• WHAT IS EXPECTED
Tally the lines below that contain the word "마찬가지로", then give the tally alone.

• DATA SHOWN
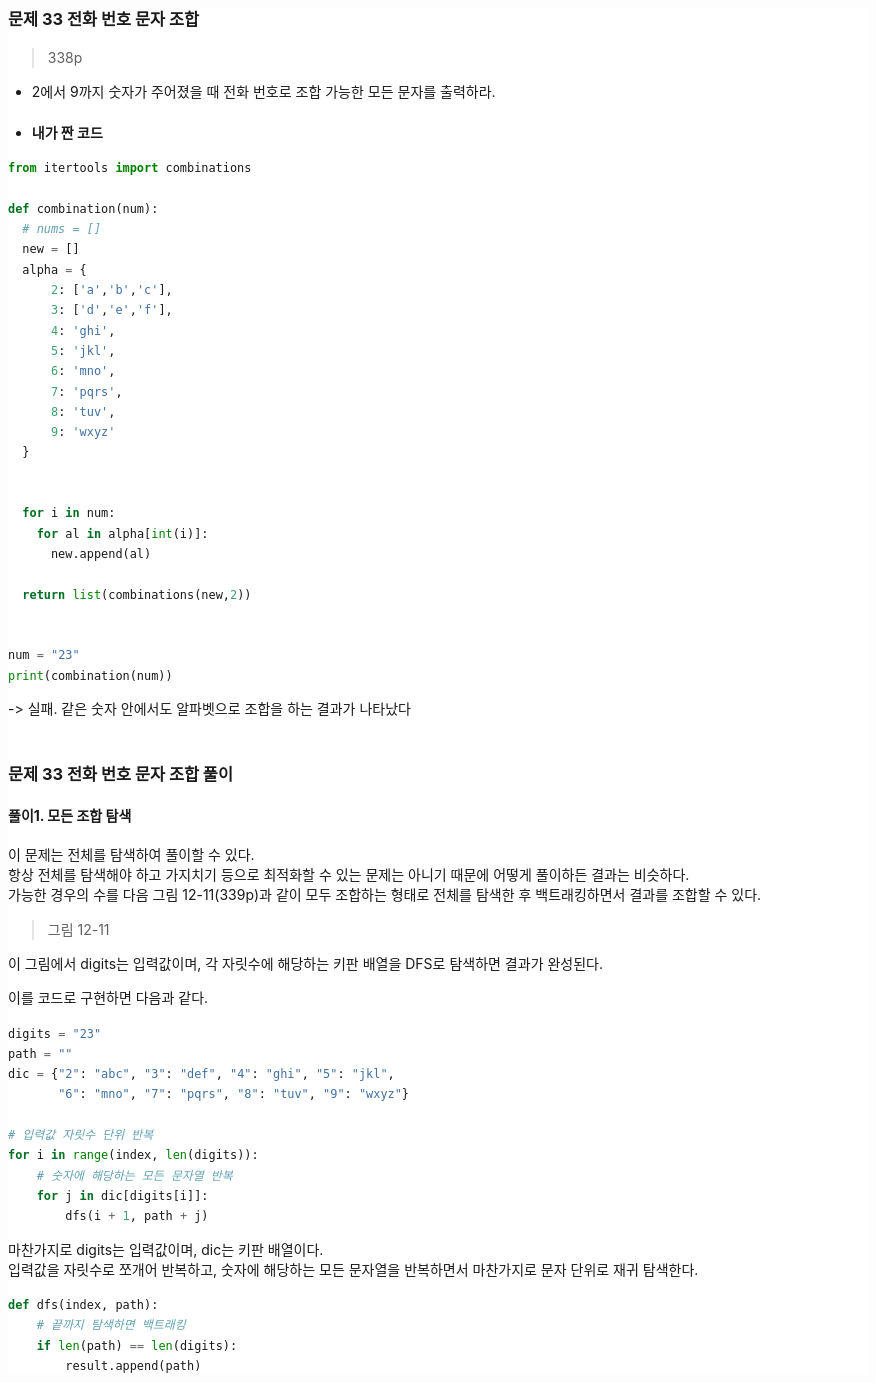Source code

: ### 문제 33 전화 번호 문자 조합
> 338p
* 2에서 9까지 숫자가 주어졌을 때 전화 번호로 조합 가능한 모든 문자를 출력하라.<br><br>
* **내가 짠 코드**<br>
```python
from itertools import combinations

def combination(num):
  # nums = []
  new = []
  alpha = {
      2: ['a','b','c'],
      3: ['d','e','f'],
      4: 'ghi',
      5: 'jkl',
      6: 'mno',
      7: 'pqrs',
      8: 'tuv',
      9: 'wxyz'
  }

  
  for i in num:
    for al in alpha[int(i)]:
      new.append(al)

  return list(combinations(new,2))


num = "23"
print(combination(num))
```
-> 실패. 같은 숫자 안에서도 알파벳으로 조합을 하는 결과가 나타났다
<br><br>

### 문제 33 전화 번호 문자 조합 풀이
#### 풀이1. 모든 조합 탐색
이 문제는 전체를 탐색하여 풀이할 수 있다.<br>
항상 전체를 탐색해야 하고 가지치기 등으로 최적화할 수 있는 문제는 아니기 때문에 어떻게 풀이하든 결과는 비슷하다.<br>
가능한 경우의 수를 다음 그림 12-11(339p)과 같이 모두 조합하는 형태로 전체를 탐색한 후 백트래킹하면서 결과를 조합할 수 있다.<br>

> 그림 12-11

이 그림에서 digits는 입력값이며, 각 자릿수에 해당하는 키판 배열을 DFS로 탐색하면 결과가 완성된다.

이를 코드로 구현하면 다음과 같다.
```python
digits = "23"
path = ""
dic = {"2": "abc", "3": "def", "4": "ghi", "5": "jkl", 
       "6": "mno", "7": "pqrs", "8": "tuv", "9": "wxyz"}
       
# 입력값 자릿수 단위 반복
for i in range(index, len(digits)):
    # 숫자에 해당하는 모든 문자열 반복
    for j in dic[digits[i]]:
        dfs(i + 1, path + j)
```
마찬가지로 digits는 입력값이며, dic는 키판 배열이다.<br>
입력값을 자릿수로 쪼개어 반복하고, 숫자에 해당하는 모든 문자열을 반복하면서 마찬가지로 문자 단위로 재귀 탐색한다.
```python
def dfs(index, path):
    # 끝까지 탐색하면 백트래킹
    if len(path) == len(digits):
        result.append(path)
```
==
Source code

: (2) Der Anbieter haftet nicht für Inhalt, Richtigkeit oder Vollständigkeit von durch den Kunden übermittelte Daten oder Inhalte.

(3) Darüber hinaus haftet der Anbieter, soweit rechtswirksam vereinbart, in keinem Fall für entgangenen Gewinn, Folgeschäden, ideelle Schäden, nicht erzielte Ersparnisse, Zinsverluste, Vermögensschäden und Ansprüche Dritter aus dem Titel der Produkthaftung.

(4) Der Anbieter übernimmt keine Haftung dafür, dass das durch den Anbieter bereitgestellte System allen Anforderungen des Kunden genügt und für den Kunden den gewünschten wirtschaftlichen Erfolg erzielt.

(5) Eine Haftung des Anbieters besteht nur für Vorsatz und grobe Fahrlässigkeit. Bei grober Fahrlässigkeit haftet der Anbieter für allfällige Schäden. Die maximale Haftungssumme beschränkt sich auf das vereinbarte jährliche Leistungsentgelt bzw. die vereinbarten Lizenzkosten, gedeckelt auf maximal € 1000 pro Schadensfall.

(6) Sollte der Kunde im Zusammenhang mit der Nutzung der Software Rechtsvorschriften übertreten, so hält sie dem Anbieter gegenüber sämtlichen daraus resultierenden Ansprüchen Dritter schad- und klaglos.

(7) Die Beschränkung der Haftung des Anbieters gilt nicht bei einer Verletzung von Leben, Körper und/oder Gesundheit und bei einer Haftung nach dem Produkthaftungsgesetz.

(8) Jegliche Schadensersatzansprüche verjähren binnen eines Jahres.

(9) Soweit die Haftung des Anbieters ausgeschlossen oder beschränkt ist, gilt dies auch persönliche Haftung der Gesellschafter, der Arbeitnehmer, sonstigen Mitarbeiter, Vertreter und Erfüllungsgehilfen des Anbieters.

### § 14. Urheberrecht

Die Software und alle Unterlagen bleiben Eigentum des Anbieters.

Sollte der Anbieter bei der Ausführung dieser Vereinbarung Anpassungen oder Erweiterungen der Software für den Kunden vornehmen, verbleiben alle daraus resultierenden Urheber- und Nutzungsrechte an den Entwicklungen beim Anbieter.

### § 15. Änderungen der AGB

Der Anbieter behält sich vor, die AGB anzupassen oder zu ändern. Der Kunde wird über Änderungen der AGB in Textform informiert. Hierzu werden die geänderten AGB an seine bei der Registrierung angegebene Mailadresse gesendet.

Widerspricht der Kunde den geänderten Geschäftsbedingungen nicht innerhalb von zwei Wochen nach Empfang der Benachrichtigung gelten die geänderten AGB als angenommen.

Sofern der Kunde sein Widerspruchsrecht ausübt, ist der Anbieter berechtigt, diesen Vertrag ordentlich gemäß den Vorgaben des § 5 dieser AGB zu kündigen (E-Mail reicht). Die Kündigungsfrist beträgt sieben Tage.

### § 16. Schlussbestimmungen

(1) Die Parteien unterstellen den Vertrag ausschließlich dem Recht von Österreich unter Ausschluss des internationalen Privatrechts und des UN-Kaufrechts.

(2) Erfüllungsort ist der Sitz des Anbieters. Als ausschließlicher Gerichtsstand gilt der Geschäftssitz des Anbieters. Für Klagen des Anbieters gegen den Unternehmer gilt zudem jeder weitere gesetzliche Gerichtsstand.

• SOLVED PROBLEM
2